[Task objective]
Which lines in the data below contain the word "begin"? Return each of them.

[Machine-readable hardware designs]
=====

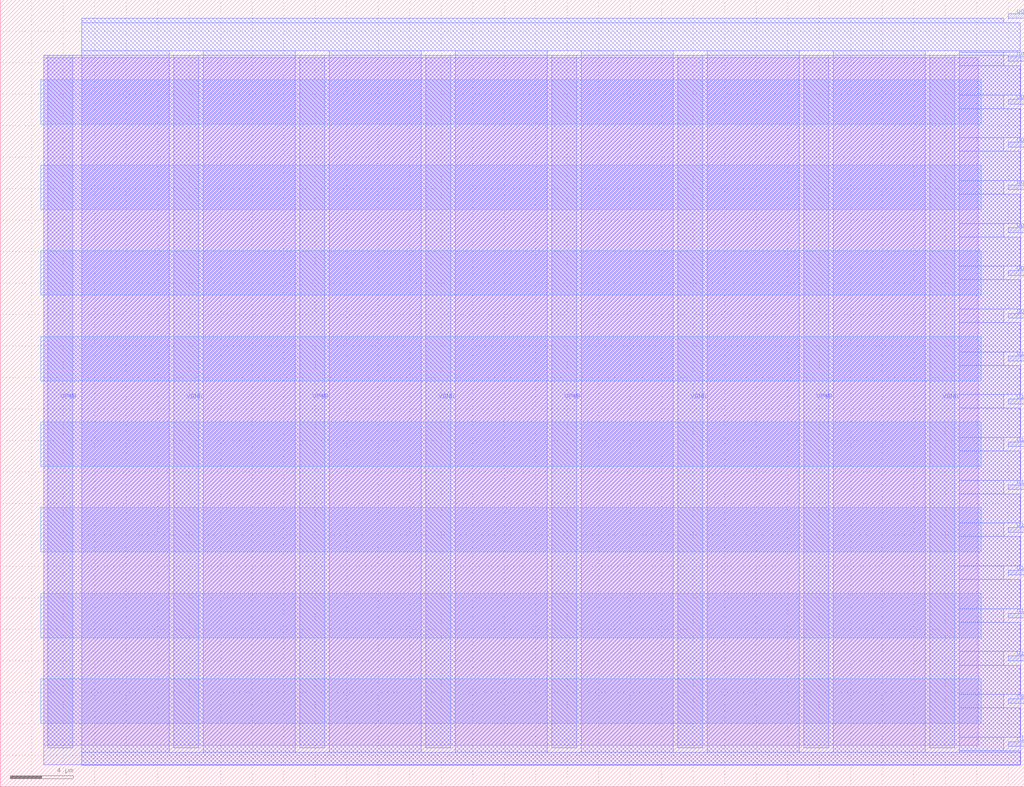
<source format=lef>
VERSION 5.7 ;
  NOWIREEXTENSIONATPIN ON ;
  DIVIDERCHAR "/" ;
  BUSBITCHARS "[]" ;
MACRO tt_um_micro_gfg_development_nco
  CLASS BLOCK ;
  FOREIGN tt_um_micro_gfg_development_nco ;
  ORIGIN 0.000 0.000 ;
  SIZE 65.000 BY 50.000 ;
  PIN VGND
    DIRECTION INOUT ;
    USE GROUND ;
    PORT
      LAYER met2 ;
        RECT 11.000 2.480 12.600 46.480 ;
    END
    PORT
      LAYER met2 ;
        RECT 27.000 2.480 28.600 46.480 ;
    END
    PORT
      LAYER met2 ;
        RECT 43.000 2.480 44.600 46.480 ;
    END
    PORT
      LAYER met2 ;
        RECT 59.000 2.480 60.600 46.480 ;
    END
  END VGND
  PIN VPWR
    DIRECTION INOUT ;
    USE POWER ;
    PORT
      LAYER met2 ;
        RECT 3.000 2.480 4.600 46.480 ;
    END
    PORT
      LAYER met2 ;
        RECT 19.000 2.480 20.600 46.480 ;
    END
    PORT
      LAYER met2 ;
        RECT 35.000 2.480 36.600 46.480 ;
    END
    PORT
      LAYER met2 ;
        RECT 51.000 2.480 52.600 46.480 ;
    END
  END VPWR
  PIN clk
    DIRECTION INPUT ;
    USE SIGNAL ;
    ANTENNAGATEAREA 0.852000 ;
    PORT
      LAYER met2 ;
        RECT 64.000 2.570 65.000 2.870 ;
    END
  END clk
  PIN rst_n
    DIRECTION INPUT ;
    USE SIGNAL ;
    ANTENNAGATEAREA 0.196500 ;
    PORT
      LAYER met2 ;
        RECT 64.000 5.290 65.000 5.590 ;
    END
  END rst_n
  PIN ui_in[0]
    DIRECTION INPUT ;
    USE SIGNAL ;
    ANTENNAGATEAREA 0.196500 ;
    PORT
      LAYER met2 ;
        RECT 64.000 8.010 65.000 8.310 ;
    END
  END ui_in[0]
  PIN ui_in[1]
    DIRECTION INPUT ;
    USE SIGNAL ;
    ANTENNAGATEAREA 0.196500 ;
    PORT
      LAYER met2 ;
        RECT 64.000 10.730 65.000 11.030 ;
    END
  END ui_in[1]
  PIN ui_in[2]
    DIRECTION INPUT ;
    USE SIGNAL ;
    ANTENNAGATEAREA 0.196500 ;
    PORT
      LAYER met2 ;
        RECT 64.000 13.450 65.000 13.750 ;
    END
  END ui_in[2]
  PIN ui_in[3]
    DIRECTION INPUT ;
    USE SIGNAL ;
    ANTENNAGATEAREA 0.196500 ;
    PORT
      LAYER met2 ;
        RECT 64.000 16.170 65.000 16.470 ;
    END
  END ui_in[3]
  PIN ui_in[4]
    DIRECTION INPUT ;
    USE SIGNAL ;
    ANTENNAGATEAREA 0.196500 ;
    PORT
      LAYER met2 ;
        RECT 64.000 18.890 65.000 19.190 ;
    END
  END ui_in[4]
  PIN ui_in[5]
    DIRECTION INPUT ;
    USE SIGNAL ;
    ANTENNAGATEAREA 0.196500 ;
    PORT
      LAYER met2 ;
        RECT 64.000 21.610 65.000 21.910 ;
    END
  END ui_in[5]
  PIN ui_in[6]
    DIRECTION INPUT ;
    USE SIGNAL ;
    ANTENNAGATEAREA 0.196500 ;
    PORT
      LAYER met2 ;
        RECT 64.000 24.330 65.000 24.630 ;
    END
  END ui_in[6]
  PIN ui_in[7]
    DIRECTION INPUT ;
    USE SIGNAL ;
    ANTENNAGATEAREA 0.196500 ;
    PORT
      LAYER met2 ;
        RECT 64.000 27.050 65.000 27.350 ;
    END
  END ui_in[7]
  PIN uo_out[0]
    DIRECTION OUTPUT ;
    USE SIGNAL ;
    ANTENNADIFFAREA 0.445500 ;
    PORT
      LAYER met2 ;
        RECT 64.000 29.770 65.000 30.070 ;
    END
  END uo_out[0]
  PIN uo_out[1]
    DIRECTION OUTPUT ;
    USE SIGNAL ;
    ANTENNADIFFAREA 0.445500 ;
    PORT
      LAYER met2 ;
        RECT 64.000 32.490 65.000 32.790 ;
    END
  END uo_out[1]
  PIN uo_out[2]
    DIRECTION OUTPUT ;
    USE SIGNAL ;
    ANTENNADIFFAREA 0.445500 ;
    PORT
      LAYER met2 ;
        RECT 64.000 35.210 65.000 35.510 ;
    END
  END uo_out[2]
  PIN uo_out[3]
    DIRECTION OUTPUT ;
    USE SIGNAL ;
    ANTENNADIFFAREA 0.445500 ;
    PORT
      LAYER met2 ;
        RECT 64.000 37.930 65.000 38.230 ;
    END
  END uo_out[3]
  PIN uo_out[4]
    DIRECTION OUTPUT ;
    USE SIGNAL ;
    ANTENNADIFFAREA 0.445500 ;
    PORT
      LAYER met2 ;
        RECT 64.000 40.650 65.000 40.950 ;
    END
  END uo_out[4]
  PIN uo_out[5]
    DIRECTION OUTPUT ;
    USE SIGNAL ;
    ANTENNADIFFAREA 0.445500 ;
    PORT
      LAYER met2 ;
        RECT 64.000 43.370 65.000 43.670 ;
    END
  END uo_out[5]
  PIN uo_out[6]
    DIRECTION OUTPUT ;
    USE SIGNAL ;
    ANTENNADIFFAREA 0.445500 ;
    PORT
      LAYER met2 ;
        RECT 64.000 46.090 65.000 46.390 ;
    END
  END uo_out[6]
  PIN uo_out[7]
    DIRECTION OUTPUT ;
    USE SIGNAL ;
    ANTENNADIFFAREA 0.795200 ;
    PORT
      LAYER met2 ;
        RECT 64.000 48.810 65.000 49.110 ;
    END
  END uo_out[7]
  OBS
      LAYER nwell ;
        RECT 2.570 42.105 62.290 44.935 ;
        RECT 2.570 36.665 62.290 39.495 ;
        RECT 2.570 31.225 62.290 34.055 ;
        RECT 2.570 25.785 62.290 28.615 ;
        RECT 2.570 20.345 62.290 23.175 ;
        RECT 2.570 14.905 62.290 17.735 ;
        RECT 2.570 9.465 62.290 12.295 ;
        RECT 2.570 4.025 62.290 6.855 ;
      LAYER li1 ;
        RECT 2.760 2.635 62.100 46.325 ;
      LAYER met1 ;
        RECT 2.760 1.400 64.790 46.480 ;
      LAYER met2 ;
        RECT 5.160 48.530 63.720 48.810 ;
        RECT 5.160 46.760 64.760 48.530 ;
        RECT 5.160 2.200 10.720 46.760 ;
        RECT 12.880 2.200 18.720 46.760 ;
        RECT 20.880 2.200 26.720 46.760 ;
        RECT 28.880 2.200 34.720 46.760 ;
        RECT 36.880 2.200 42.720 46.760 ;
        RECT 44.880 2.200 50.720 46.760 ;
        RECT 52.880 2.200 58.720 46.760 ;
        RECT 60.880 46.670 64.760 46.760 ;
        RECT 60.880 45.810 63.720 46.670 ;
        RECT 60.880 43.950 64.760 45.810 ;
        RECT 60.880 43.090 63.720 43.950 ;
        RECT 60.880 41.230 64.760 43.090 ;
        RECT 60.880 40.370 63.720 41.230 ;
        RECT 60.880 38.510 64.760 40.370 ;
        RECT 60.880 37.650 63.720 38.510 ;
        RECT 60.880 35.790 64.760 37.650 ;
        RECT 60.880 34.930 63.720 35.790 ;
        RECT 60.880 33.070 64.760 34.930 ;
        RECT 60.880 32.210 63.720 33.070 ;
        RECT 60.880 30.350 64.760 32.210 ;
        RECT 60.880 29.490 63.720 30.350 ;
        RECT 60.880 27.630 64.760 29.490 ;
        RECT 60.880 26.770 63.720 27.630 ;
        RECT 60.880 24.910 64.760 26.770 ;
        RECT 60.880 24.050 63.720 24.910 ;
        RECT 60.880 22.190 64.760 24.050 ;
        RECT 60.880 21.330 63.720 22.190 ;
        RECT 60.880 19.470 64.760 21.330 ;
        RECT 60.880 18.610 63.720 19.470 ;
        RECT 60.880 16.750 64.760 18.610 ;
        RECT 60.880 15.890 63.720 16.750 ;
        RECT 60.880 14.030 64.760 15.890 ;
        RECT 60.880 13.170 63.720 14.030 ;
        RECT 60.880 11.310 64.760 13.170 ;
        RECT 60.880 10.450 63.720 11.310 ;
        RECT 60.880 8.590 64.760 10.450 ;
        RECT 60.880 7.730 63.720 8.590 ;
        RECT 60.880 5.870 64.760 7.730 ;
        RECT 60.880 5.010 63.720 5.870 ;
        RECT 60.880 3.150 64.760 5.010 ;
        RECT 60.880 2.290 63.720 3.150 ;
        RECT 60.880 2.200 64.760 2.290 ;
        RECT 5.160 1.370 64.760 2.200 ;
  END
END tt_um_micro_gfg_development_nco
END LIBRARY


</source>
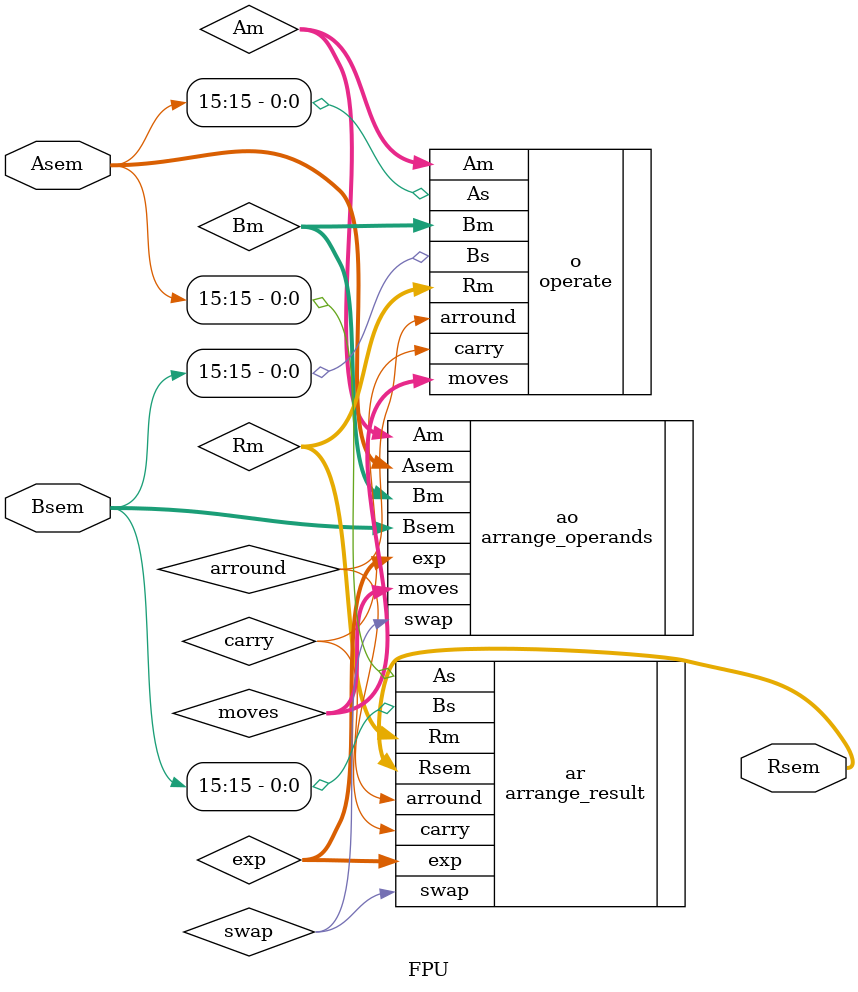
<source format=v>
module FPU (
	input 		[15:0]	Asem,
	input 		[15:0]	Bsem,
	output 		[15:0]	Rsem
	);
	wire 			swap,
					arround,
					carry;
	wire 	[4:0] 	moves,
					exp;
	wire 	[9:0] 	Am,
					Bm;
	wire 	[10:0]	Rm;
	arrange_operands ao(
		.Asem(Asem),
		.Bsem(Bsem),
		.moves(moves),
		.swap(swap),
		.exp(exp),
		.Am(Am),
		.Bm(Bm)
		);
	operate o(
		.moves(moves),
		.Am(Am),
		.Bm(Bm),
		.As(Asem[15]),
		.Bs(Bsem[15]),
		.arround(arround),
		.carry(carry),
		.Rm(Rm)
		);
	arrange_result ar(
		.exp(exp),
		.arround(arround),
		.Rm(Rm),
		.As(Asem[15]),
		.Bs(Bsem[15]),
		.swap(swap),
		.carry(carry),
		.Rsem(Rsem)
		);
endmodule // FPU

</source>
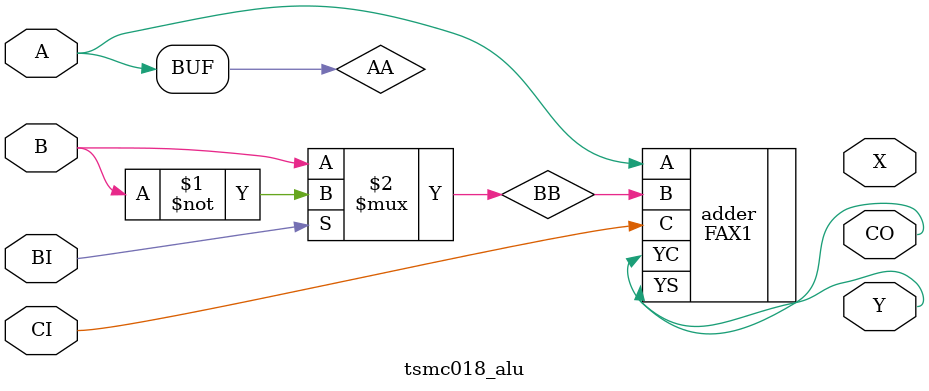
<source format=v>
(* techmap_celltype = "$alu" *)
module tsmc018_alu (A, B, CI, BI, X, Y, CO);
parameter A_SIGNED = 0;
parameter B_SIGNED = 0;
parameter A_WIDTH = 1;
parameter B_WIDTH = 1;
parameter Y_WIDTH = 1;

input [A_WIDTH-1:0] A;      // Input operand
input [B_WIDTH-1:0] B;      // Input operand
output [Y_WIDTH-1:0] X;     // A xor B (sign-extended, optional B inversion,
                            //          used in combination with
                            //          reduction-AND for $eq/$ne ops)
output [Y_WIDTH-1:0] Y;     // Sum

input CI;                   // Carry-in (set for $sub)
input BI;                   // Invert-B (set for $sub)
output [Y_WIDTH-1:0] CO;    // Carry-out

wire [Y_WIDTH-1:0] AA, BB;

    generate
        if (A_SIGNED && B_SIGNED) begin:BLOCK1
            assign AA = $signed(A), BB = BI ? ~$signed(B) : $signed(B);
        end else begin:BLOCK2
            assign AA = $unsigned(A), BB = BI ? ~$unsigned(B) : $unsigned(B);
        end
    endgenerate

    genvar i;
    generate
        FAX1 adder (
            .A(AA[0]), 
            .B(BB[0]), 
            .C(CI), 
            .YC(CO[0]), 
            .YS(Y[0]));

        for (i = 1; i < Y_WIDTH; i = i+1) begin:BLOCK2
            FAX1 adder(
                .A(AA[i]), 
                .B(BB[i]), 
                .C(CO[i-1]), 
                .YC(CO[i]), 
                .YS(Y[i]));
        end
    endgenerate

endmodule
</source>
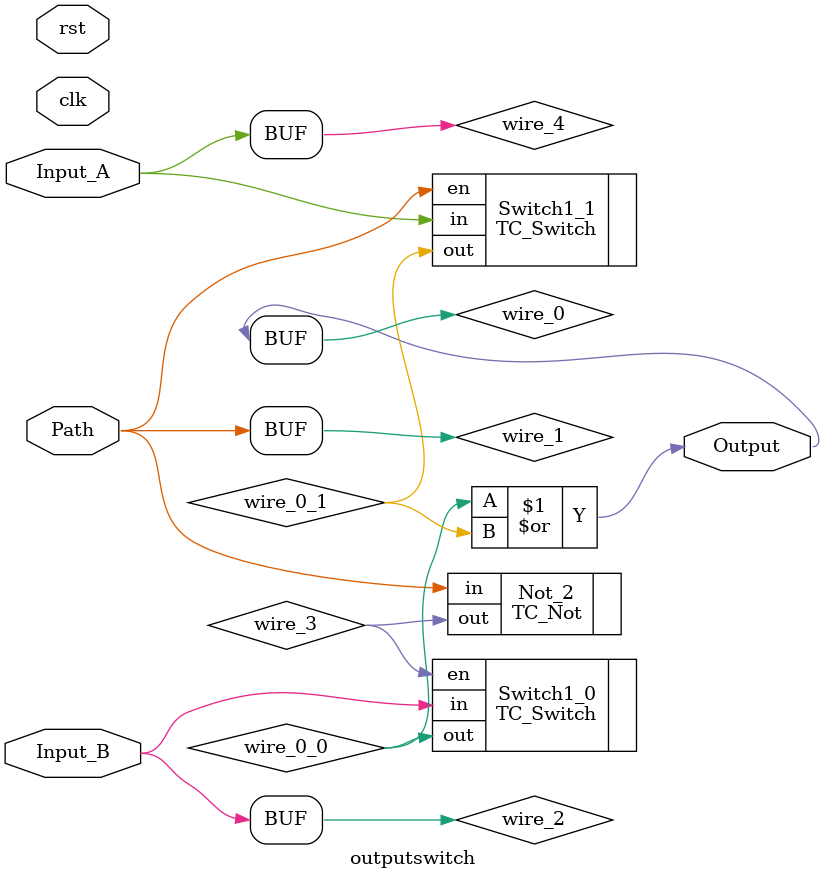
<source format=v>
module outputswitch (clk, rst, Input_A, Input_B, Path, Output);
  parameter UUID = 0;
  parameter NAME = "";
  input wire clk;
  input wire rst;

  input  wire [0:0] Input_A;
  input  wire [0:0] Input_B;
  input  wire [0:0] Path;
  output  wire [0:0] Output;

  TC_Switch # (.UUID(64'd2585914349790343170 ^ UUID), .BIT_WIDTH(64'd1)) Switch1_0 (.en(wire_3), .in(wire_2), .out(wire_0_0));
  TC_Switch # (.UUID(64'd1567588154185733440 ^ UUID), .BIT_WIDTH(64'd1)) Switch1_1 (.en(wire_1), .in(wire_4), .out(wire_0_1));
  TC_Not # (.UUID(64'd3736288881574702847 ^ UUID), .BIT_WIDTH(64'd1)) Not_2 (.in(wire_1), .out(wire_3));

  wire [0:0] wire_0;
  wire [0:0] wire_0_0;
  wire [0:0] wire_0_1;
  assign wire_0 = wire_0_0|wire_0_1;
  assign Output = wire_0;
  wire [0:0] wire_1;
  assign wire_1 = Path;
  wire [0:0] wire_2;
  assign wire_2 = Input_B;
  wire [0:0] wire_3;
  wire [0:0] wire_4;
  assign wire_4 = Input_A;

endmodule

</source>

=====

[Written answer]
        if (A_SIGNED && B_SIGNED) begin:BLOCK1
        end else begin:BLOCK2
        for (i = 1; i < Y_WIDTH; i = i+1) begin:BLOCK2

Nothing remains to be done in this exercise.